A multidisciplinary team is required to collaborate to provide current, relevant, and effective treatments. This must also be accompanied by increasing awareness and education on DoC for those providing care for these patients and their families. It is encouraging that there is an increasing number of studies related to the advancements of neuroimaging technologies and pharmacological therapies related to the DoC.

Ask yourself...
  1. Disorders of Consciousness include what three states?
  2. Why would the terminology Unresponsive Wakefulness Syndrome be preferred over Vegetative State?
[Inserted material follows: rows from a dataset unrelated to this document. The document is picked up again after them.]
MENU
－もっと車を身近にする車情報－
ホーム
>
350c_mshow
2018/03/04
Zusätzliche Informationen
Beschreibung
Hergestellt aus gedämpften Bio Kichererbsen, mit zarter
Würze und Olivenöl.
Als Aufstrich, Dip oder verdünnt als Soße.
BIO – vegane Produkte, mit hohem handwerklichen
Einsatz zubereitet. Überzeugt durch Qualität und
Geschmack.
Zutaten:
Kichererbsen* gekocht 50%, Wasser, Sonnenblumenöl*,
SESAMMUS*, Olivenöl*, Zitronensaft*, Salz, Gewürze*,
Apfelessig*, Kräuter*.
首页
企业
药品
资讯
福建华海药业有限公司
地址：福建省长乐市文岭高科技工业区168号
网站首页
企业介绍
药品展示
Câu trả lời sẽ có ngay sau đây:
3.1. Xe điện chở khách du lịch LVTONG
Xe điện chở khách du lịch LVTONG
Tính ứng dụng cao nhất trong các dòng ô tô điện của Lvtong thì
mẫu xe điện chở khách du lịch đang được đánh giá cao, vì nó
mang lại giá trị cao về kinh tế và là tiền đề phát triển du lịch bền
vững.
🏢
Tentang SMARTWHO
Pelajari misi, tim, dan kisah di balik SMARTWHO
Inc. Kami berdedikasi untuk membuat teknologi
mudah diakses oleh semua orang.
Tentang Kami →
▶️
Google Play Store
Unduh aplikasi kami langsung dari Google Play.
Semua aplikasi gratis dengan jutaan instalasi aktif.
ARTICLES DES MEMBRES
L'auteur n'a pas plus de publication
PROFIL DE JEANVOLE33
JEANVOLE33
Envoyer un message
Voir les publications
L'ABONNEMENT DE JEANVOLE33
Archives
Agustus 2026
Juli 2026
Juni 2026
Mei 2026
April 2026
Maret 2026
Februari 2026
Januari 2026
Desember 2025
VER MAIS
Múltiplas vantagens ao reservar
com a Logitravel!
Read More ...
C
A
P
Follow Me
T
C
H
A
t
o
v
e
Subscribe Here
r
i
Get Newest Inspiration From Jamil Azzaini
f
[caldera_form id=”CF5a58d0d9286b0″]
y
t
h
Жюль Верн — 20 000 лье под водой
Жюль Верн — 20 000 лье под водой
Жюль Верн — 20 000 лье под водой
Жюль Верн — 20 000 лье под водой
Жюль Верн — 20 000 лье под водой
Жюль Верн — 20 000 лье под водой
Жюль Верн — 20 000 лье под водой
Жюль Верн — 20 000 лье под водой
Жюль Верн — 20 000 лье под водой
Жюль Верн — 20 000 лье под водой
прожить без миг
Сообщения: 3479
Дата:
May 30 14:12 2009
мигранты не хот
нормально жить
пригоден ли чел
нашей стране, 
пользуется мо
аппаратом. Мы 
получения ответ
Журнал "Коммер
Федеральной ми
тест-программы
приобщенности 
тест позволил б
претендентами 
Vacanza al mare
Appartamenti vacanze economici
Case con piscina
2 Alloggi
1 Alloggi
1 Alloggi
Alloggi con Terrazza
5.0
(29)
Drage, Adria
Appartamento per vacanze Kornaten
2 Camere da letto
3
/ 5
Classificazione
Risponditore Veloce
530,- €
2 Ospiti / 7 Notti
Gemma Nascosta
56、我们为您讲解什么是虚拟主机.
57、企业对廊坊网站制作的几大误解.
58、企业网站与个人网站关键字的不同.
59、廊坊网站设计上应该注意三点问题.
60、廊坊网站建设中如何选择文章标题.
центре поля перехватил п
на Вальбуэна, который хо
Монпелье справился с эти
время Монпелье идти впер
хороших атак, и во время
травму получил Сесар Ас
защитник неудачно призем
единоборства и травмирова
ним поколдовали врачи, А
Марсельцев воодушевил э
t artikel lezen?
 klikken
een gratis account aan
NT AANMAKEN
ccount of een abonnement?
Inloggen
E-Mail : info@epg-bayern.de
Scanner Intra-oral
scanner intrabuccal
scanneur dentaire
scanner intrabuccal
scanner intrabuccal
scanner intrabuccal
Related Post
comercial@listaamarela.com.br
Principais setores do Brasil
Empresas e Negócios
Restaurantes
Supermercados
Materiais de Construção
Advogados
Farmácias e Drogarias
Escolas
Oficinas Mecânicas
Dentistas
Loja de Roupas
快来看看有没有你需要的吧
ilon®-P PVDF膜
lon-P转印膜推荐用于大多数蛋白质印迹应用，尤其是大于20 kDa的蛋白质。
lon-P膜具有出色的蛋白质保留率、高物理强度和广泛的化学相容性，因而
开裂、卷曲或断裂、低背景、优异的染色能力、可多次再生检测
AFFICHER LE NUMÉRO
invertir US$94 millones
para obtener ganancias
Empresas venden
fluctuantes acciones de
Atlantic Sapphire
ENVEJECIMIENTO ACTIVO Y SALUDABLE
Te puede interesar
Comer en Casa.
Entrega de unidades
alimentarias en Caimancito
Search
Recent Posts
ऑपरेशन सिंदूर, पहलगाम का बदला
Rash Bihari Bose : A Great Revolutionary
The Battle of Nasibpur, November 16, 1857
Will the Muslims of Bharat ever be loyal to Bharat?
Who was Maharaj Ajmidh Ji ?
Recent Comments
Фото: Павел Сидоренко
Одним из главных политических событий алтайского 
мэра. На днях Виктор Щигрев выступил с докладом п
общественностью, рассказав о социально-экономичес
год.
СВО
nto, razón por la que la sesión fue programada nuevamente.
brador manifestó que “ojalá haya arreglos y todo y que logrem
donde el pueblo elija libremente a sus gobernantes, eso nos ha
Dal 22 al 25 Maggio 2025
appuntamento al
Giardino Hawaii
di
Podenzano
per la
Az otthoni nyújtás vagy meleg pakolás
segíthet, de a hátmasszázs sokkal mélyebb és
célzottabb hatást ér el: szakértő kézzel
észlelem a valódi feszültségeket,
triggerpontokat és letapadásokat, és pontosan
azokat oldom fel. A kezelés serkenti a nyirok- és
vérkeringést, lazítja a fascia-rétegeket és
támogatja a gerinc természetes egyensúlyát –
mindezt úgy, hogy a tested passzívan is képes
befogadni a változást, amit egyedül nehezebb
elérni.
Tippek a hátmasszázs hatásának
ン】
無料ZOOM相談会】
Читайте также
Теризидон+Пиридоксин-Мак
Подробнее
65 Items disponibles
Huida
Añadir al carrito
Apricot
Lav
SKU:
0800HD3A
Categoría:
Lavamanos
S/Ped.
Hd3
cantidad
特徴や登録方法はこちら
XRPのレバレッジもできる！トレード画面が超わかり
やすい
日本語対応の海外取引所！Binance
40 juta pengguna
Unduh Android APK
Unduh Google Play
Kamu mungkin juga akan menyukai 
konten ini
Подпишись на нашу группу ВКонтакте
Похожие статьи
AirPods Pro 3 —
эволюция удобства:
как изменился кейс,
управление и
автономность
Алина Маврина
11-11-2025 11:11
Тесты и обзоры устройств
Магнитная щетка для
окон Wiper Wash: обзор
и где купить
  3. Identify the clinical presentation of Coma.
  4. Identify the clinical presentation of Vegetative State.
  5. Identify the clinical presentation of the Minimally Conscious State.
  6. Compare the clinical presentation of the Coma, Vegetative State, and Minimally Conscious State, and identify the key differences.
  7. List three causes of a Traumatic Brain Injury.
  8. A thorough examination of the patient with Disorders of Consciousness includes extensive testing of what?
  9. What does the Glasgow Coma Scale measure?
  10. Which diagnostic scale is considered the gold standard for assessing severely brain-injured patients?
  11. Identify the key characteristics of the Simplified Evaluation of Consciousness Disorders scale.
  12. What diagnostic tool is helpful in determining if a patient is in a Vegetative State or Minimally Conscious State?
  13. Identify why Functional near-infrared spectroscopy is a beneficial diagnostic tool.
  14. Which rating scale assists in determining how long recovery may take and tracking progress in patients with Traumatic Brain Injuries?
  15. Differentiate between an acute care setting and an acute rehabilitation hospital setting.
  16. What are the benefits of using an EEG in the assessment of patients with Disorders of Consciousness?
  17. Consider why emotional support is important for family members and how you would provide this type of support.
  18. Identify the focus of palliative care for the patient with a Disorder of Consciousness.
  19. List the essential care skills in palliative care of the patient with a Disorder of Consciousness.
  20. Examine how pharmacological therapies could advance the recovery of patients with Disorders of Consciousness.